START DATA TO EXAMINE

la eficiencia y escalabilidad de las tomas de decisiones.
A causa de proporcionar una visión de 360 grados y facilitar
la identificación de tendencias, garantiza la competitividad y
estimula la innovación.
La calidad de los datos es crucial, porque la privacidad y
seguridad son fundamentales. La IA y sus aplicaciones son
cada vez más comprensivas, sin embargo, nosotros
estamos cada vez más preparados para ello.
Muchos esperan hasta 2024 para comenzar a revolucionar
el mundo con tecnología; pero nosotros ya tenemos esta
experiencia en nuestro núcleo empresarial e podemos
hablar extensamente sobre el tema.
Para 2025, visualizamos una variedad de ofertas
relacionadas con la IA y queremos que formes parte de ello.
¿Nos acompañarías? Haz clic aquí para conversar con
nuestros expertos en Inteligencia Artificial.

END DATA TO EXAMINE
START DATA TO EXAMINE

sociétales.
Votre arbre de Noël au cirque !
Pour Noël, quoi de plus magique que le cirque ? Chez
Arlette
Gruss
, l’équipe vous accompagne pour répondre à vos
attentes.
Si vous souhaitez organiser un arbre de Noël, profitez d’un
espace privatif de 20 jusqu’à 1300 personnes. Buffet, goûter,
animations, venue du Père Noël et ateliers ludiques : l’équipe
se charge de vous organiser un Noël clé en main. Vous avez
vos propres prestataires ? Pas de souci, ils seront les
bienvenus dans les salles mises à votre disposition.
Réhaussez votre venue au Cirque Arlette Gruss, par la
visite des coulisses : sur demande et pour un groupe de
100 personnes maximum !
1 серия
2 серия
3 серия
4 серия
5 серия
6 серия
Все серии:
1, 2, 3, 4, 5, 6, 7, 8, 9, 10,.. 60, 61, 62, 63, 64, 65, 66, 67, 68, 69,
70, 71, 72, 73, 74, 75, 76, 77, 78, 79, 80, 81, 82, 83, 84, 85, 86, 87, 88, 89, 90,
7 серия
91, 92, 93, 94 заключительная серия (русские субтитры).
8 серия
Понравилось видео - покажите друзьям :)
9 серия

END DATA TO EXAMINE

TASK DESCRIPTION
A copy of each line above that holds the word "ello" is the expected answer.

ANSWER TO THIS TASK
estamos cada vez más preparados para ello.
relacionadas con la IA y queremos que formes parte de ello.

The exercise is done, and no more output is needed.